Sweaty Horse Blanket - Processing the Natural Language of Beer

Natural language processing (NLP) is among the oldest of Computer Science fields, dating back at least to the 1950s. In this talk I'll present a crash course in simple NLP, focusing on tools to perform document-level summarization and understanding. Specifically, I'll go through TF•IDF and topic modelling. We'll use these techniques to make sense of the language people use on the web when describing beer. I'll introduce a dataset containing some 3 million paragraph length reviews of 120,000 beers.
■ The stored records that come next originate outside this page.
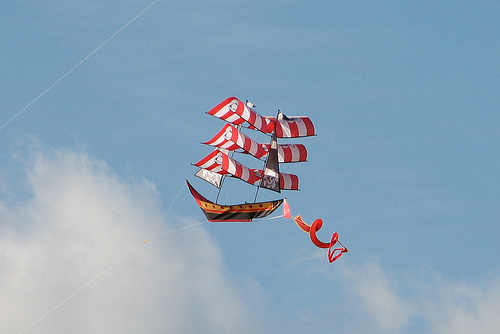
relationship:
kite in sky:
[187, 96, 351, 264] [2, 1, 500, 334]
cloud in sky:
[0, 159, 232, 332] [2, 1, 500, 334]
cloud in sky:
[351, 271, 498, 334] [2, 1, 500, 334]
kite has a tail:
[187, 96, 351, 264] [282, 200, 348, 263]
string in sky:
[15, 185, 200, 333] [2, 1, 500, 334]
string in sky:
[2, 2, 156, 132] [2, 1, 500, 334]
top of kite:
[204, 97, 319, 137] [187, 96, 351, 264]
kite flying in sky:
[187, 96, 351, 264] [2, 1, 500, 334]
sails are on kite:
[195, 96, 316, 192] [187, 96, 351, 264]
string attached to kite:
[15, 185, 200, 333] [187, 96, 351, 264]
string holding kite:
[15, 185, 200, 333] [187, 96, 351, 264]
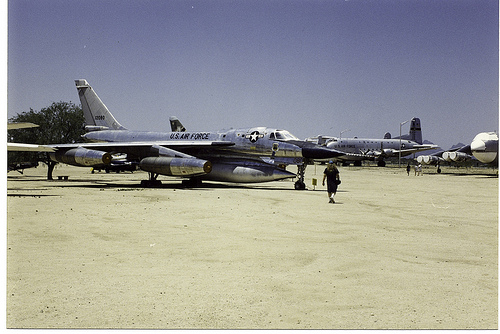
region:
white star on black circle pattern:
[248, 131, 260, 143]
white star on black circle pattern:
[246, 127, 263, 142]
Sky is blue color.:
[105, 10, 473, 71]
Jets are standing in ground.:
[90, 117, 466, 202]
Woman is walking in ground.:
[306, 155, 346, 220]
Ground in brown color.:
[173, 200, 496, 316]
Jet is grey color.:
[71, 77, 476, 207]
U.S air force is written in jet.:
[164, 127, 213, 144]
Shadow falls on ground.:
[20, 173, 165, 205]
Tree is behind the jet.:
[25, 103, 100, 158]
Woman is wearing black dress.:
[319, 160, 344, 204]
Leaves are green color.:
[27, 111, 79, 136]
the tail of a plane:
[68, 70, 135, 147]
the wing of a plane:
[6, 129, 236, 166]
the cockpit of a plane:
[268, 122, 298, 144]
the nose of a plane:
[300, 137, 382, 172]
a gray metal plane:
[11, 72, 385, 209]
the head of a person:
[325, 156, 338, 171]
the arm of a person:
[321, 164, 329, 182]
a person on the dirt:
[317, 155, 347, 205]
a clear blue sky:
[6, 0, 498, 155]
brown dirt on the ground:
[6, 163, 496, 327]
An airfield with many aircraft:
[0, 82, 490, 235]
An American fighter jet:
[44, 85, 410, 193]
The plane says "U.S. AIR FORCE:
[167, 129, 215, 145]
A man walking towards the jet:
[317, 157, 347, 212]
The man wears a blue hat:
[329, 158, 335, 163]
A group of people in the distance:
[404, 162, 444, 174]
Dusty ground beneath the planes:
[57, 203, 454, 325]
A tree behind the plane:
[28, 105, 82, 141]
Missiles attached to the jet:
[204, 156, 281, 186]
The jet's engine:
[62, 141, 109, 170]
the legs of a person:
[324, 178, 341, 201]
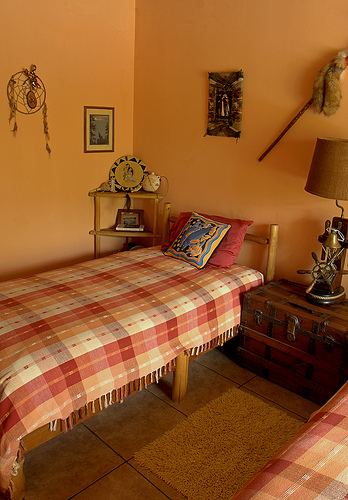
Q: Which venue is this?
A: This is a bedroom.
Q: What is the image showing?
A: It is showing a bedroom.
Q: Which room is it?
A: It is a bedroom.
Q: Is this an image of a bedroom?
A: Yes, it is showing a bedroom.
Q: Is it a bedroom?
A: Yes, it is a bedroom.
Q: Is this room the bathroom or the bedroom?
A: It is the bedroom.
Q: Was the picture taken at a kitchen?
A: No, the picture was taken in a bedroom.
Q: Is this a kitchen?
A: No, it is a bedroom.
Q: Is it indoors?
A: Yes, it is indoors.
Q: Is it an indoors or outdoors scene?
A: It is indoors.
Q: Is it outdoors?
A: No, it is indoors.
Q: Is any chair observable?
A: No, there are no chairs.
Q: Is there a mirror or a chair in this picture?
A: No, there are no chairs or mirrors.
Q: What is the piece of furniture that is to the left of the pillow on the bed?
A: The piece of furniture is a shelf.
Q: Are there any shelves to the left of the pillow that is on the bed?
A: Yes, there is a shelf to the left of the pillow.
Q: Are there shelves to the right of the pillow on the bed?
A: No, the shelf is to the left of the pillow.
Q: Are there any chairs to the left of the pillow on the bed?
A: No, there is a shelf to the left of the pillow.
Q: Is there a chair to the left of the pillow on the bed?
A: No, there is a shelf to the left of the pillow.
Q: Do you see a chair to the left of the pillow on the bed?
A: No, there is a shelf to the left of the pillow.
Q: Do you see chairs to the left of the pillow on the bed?
A: No, there is a shelf to the left of the pillow.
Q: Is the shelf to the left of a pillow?
A: Yes, the shelf is to the left of a pillow.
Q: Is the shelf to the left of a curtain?
A: No, the shelf is to the left of a pillow.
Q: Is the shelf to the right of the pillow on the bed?
A: No, the shelf is to the left of the pillow.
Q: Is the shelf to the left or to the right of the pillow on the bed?
A: The shelf is to the left of the pillow.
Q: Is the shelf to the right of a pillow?
A: No, the shelf is to the left of a pillow.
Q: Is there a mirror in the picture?
A: No, there are no mirrors.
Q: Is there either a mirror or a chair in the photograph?
A: No, there are no mirrors or chairs.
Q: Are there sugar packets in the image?
A: No, there are no sugar packets.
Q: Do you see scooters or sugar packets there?
A: No, there are no sugar packets or scooters.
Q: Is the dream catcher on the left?
A: Yes, the dream catcher is on the left of the image.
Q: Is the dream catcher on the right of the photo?
A: No, the dream catcher is on the left of the image.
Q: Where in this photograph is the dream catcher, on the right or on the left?
A: The dream catcher is on the left of the image.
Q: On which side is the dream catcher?
A: The dream catcher is on the left of the image.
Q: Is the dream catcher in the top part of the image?
A: Yes, the dream catcher is in the top of the image.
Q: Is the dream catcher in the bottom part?
A: No, the dream catcher is in the top of the image.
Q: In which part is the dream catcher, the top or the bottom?
A: The dream catcher is in the top of the image.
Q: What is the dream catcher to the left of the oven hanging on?
A: The dream catcher is hanging on the wall.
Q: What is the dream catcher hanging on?
A: The dream catcher is hanging on the wall.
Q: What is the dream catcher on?
A: The dream catcher is on the wall.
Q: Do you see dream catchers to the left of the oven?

We'll use this data to create a concise description for any commercially available beer. These descriptions will draw out the differences between the different techniques, at an intuitive level. We will then look at ways to quantify the distance between documents, which will then be used to show how similar different beers are. By the end of this talk, the audience should have enough of an understanding to use document-level NLP and know what the sweat horse blanket thing is all about.

  • Ben is obsessed with data, beer, and music, not necessarily in that order. He has a PhD from the Intelligent Sound and Music Systems group in the Computing Department at Goldsmith University of London. His work there focused on merging social and acoustic similarity spaces to drive playlist creation and related user-facing systems. He is an expert on metadata, structured data, the semantic web and recommendation systems. In his spare time, he is a co-chair of the annual international Workshop On Music Recommendation And Discovery, has given an Ignite London talk about beer styles, occasionally DJs, is an accredited beer judge and homebrews beer. He thinks bios in the third person are weird but figures that’s how they’re meant to be written.